Text-based design files:
= Beginning of Section =

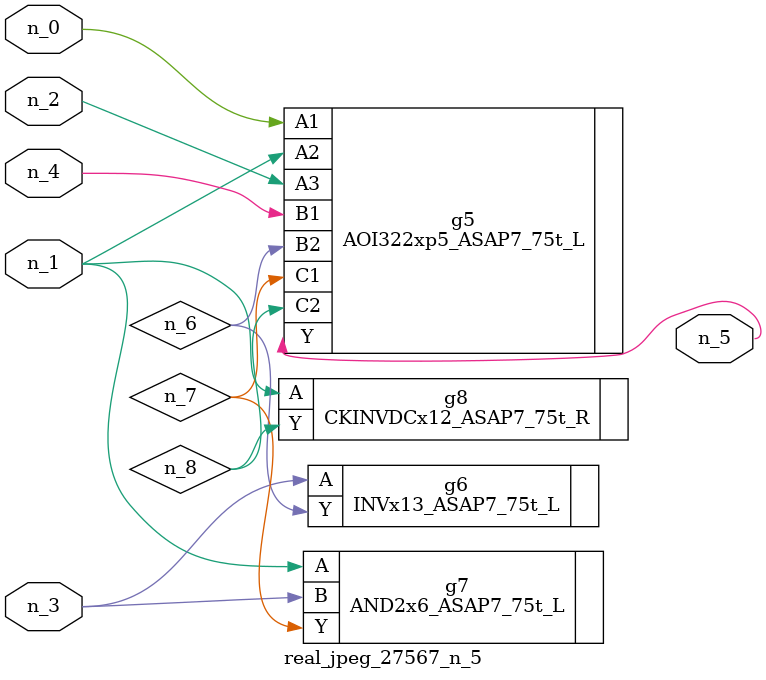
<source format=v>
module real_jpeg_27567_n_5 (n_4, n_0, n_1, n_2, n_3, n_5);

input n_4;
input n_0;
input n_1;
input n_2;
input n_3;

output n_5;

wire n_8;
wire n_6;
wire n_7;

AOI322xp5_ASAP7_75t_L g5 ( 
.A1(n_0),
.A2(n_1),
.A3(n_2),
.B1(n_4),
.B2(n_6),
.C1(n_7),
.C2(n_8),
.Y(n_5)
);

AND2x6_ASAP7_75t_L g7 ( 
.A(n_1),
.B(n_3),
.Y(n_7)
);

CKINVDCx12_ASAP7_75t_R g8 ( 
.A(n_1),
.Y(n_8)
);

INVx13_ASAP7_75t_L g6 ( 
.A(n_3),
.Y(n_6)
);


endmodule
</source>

= End of Section =
= Beginning of Section =

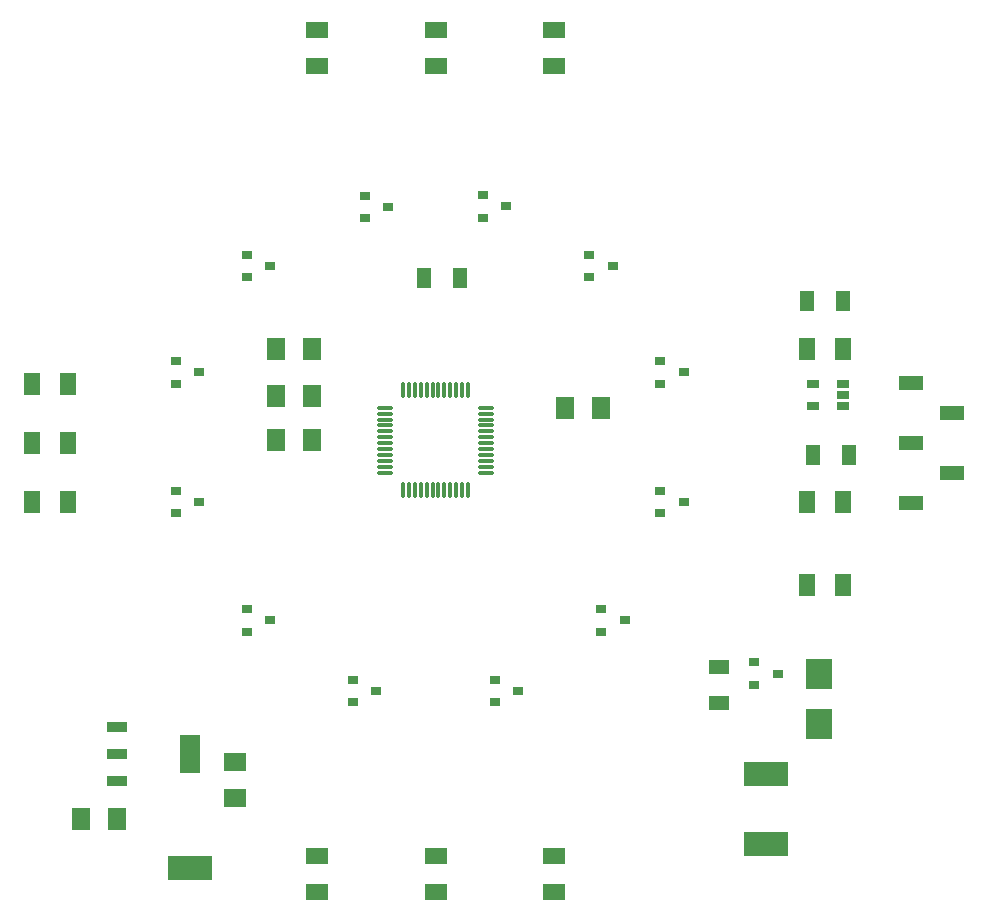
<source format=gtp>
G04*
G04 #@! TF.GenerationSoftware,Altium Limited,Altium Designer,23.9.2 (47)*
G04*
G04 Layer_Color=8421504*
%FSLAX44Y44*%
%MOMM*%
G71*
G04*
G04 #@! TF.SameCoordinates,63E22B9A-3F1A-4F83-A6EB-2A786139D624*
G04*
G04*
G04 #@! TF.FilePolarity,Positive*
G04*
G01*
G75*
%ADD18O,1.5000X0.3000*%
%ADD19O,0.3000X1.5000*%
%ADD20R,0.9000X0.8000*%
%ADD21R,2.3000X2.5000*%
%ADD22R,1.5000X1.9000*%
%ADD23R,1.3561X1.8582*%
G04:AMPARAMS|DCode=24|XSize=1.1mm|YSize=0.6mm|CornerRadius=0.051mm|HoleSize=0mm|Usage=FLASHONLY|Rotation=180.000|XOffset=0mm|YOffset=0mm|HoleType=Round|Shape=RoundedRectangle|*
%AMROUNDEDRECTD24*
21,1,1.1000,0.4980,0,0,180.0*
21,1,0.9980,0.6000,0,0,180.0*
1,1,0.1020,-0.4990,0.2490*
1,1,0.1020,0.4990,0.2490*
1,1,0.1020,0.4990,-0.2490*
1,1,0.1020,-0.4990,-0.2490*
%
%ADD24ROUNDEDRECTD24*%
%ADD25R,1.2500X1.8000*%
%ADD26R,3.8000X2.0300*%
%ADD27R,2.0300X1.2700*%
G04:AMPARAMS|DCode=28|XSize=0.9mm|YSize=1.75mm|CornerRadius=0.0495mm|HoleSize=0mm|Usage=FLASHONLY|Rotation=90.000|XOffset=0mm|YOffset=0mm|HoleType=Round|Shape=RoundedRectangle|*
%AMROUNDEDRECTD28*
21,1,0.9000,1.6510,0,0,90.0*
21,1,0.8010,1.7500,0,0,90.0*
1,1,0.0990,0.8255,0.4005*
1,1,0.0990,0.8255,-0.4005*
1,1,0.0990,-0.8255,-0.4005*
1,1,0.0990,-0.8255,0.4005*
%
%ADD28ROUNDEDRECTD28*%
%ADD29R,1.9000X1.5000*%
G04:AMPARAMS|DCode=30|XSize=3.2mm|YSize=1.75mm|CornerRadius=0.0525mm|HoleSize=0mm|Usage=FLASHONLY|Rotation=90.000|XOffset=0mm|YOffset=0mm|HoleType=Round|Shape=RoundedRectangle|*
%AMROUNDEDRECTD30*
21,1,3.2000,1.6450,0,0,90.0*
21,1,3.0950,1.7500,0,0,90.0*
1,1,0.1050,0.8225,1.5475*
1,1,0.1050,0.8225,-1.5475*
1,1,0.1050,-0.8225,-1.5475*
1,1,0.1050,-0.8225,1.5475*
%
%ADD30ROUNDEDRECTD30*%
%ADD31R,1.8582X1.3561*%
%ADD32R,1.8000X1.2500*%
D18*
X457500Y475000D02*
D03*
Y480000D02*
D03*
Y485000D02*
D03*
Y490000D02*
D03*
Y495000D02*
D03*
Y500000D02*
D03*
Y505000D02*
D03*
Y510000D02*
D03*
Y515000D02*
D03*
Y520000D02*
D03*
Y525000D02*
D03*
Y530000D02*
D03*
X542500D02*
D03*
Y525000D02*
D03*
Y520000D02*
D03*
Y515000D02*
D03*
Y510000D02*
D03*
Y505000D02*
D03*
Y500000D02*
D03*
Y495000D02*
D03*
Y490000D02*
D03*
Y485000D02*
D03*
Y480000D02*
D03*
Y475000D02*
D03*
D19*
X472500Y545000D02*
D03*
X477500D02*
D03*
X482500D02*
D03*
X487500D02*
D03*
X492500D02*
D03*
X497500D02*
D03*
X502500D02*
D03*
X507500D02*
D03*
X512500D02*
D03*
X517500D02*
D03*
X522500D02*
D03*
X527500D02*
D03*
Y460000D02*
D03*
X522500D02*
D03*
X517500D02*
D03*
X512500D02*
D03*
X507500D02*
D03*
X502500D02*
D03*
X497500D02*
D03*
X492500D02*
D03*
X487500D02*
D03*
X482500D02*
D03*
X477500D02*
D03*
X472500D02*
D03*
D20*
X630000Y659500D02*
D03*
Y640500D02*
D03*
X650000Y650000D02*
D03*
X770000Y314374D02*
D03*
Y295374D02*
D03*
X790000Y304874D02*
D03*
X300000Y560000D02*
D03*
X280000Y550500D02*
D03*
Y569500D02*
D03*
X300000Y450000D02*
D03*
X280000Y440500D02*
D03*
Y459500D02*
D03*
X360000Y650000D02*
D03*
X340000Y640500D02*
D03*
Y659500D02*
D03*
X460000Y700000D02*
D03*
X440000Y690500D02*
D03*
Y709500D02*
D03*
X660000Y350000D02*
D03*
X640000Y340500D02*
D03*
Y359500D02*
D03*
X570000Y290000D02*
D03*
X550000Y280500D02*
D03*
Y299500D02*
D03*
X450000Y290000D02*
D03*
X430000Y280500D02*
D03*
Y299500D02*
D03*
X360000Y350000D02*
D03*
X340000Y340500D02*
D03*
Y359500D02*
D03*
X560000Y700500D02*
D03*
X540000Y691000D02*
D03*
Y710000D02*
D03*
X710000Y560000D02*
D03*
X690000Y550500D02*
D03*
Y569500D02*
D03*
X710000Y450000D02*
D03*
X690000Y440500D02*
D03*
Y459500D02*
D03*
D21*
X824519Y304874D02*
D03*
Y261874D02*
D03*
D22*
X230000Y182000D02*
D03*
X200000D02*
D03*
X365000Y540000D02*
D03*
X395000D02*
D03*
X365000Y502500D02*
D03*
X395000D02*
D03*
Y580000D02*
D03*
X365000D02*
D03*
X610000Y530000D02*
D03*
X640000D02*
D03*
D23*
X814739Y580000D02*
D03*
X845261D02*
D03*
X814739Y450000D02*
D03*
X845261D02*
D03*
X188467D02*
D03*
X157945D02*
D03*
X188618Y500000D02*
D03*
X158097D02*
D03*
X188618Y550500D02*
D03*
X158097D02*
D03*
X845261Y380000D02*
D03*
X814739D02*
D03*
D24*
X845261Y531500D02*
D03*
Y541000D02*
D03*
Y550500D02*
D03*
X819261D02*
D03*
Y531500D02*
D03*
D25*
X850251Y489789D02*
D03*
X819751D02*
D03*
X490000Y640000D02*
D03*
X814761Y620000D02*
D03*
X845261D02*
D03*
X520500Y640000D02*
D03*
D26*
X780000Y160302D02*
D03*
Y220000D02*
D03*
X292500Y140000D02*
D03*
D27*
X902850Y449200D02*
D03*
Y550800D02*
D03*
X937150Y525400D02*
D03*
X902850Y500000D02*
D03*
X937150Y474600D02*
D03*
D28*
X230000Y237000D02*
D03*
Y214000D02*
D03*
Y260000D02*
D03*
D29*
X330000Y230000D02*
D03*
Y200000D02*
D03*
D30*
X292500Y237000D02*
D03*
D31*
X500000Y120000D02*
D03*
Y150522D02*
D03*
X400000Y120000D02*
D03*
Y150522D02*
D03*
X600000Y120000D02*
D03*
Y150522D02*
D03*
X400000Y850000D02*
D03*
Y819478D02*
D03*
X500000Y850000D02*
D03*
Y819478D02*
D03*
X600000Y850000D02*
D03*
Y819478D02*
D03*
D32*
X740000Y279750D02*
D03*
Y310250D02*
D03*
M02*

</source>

= End of Section =

Lines holding the word "YOffset" in the entries above are the ones to pull out. Copy them all.

Output of the task:
G04:AMPARAMS|DCode=24|XSize=1.1mm|YSize=0.6mm|CornerRadius=0.051mm|HoleSize=0mm|Usage=FLASHONLY|Rotation=180.000|XOffset=0mm|YOffset=0mm|HoleType=Round|Shape=RoundedRectangle|*
G04:AMPARAMS|DCode=28|XSize=0.9mm|YSize=1.75mm|CornerRadius=0.0495mm|HoleSize=0mm|Usage=FLASHONLY|Rotation=90.000|XOffset=0mm|YOffset=0mm|HoleType=Round|Shape=RoundedRectangle|*
G04:AMPARAMS|DCode=30|XSize=3.2mm|YSize=1.75mm|CornerRadius=0.0525mm|HoleSize=0mm|Usage=FLASHONLY|Rotation=90.000|XOffset=0mm|YOffset=0mm|HoleType=Round|Shape=RoundedRectangle|*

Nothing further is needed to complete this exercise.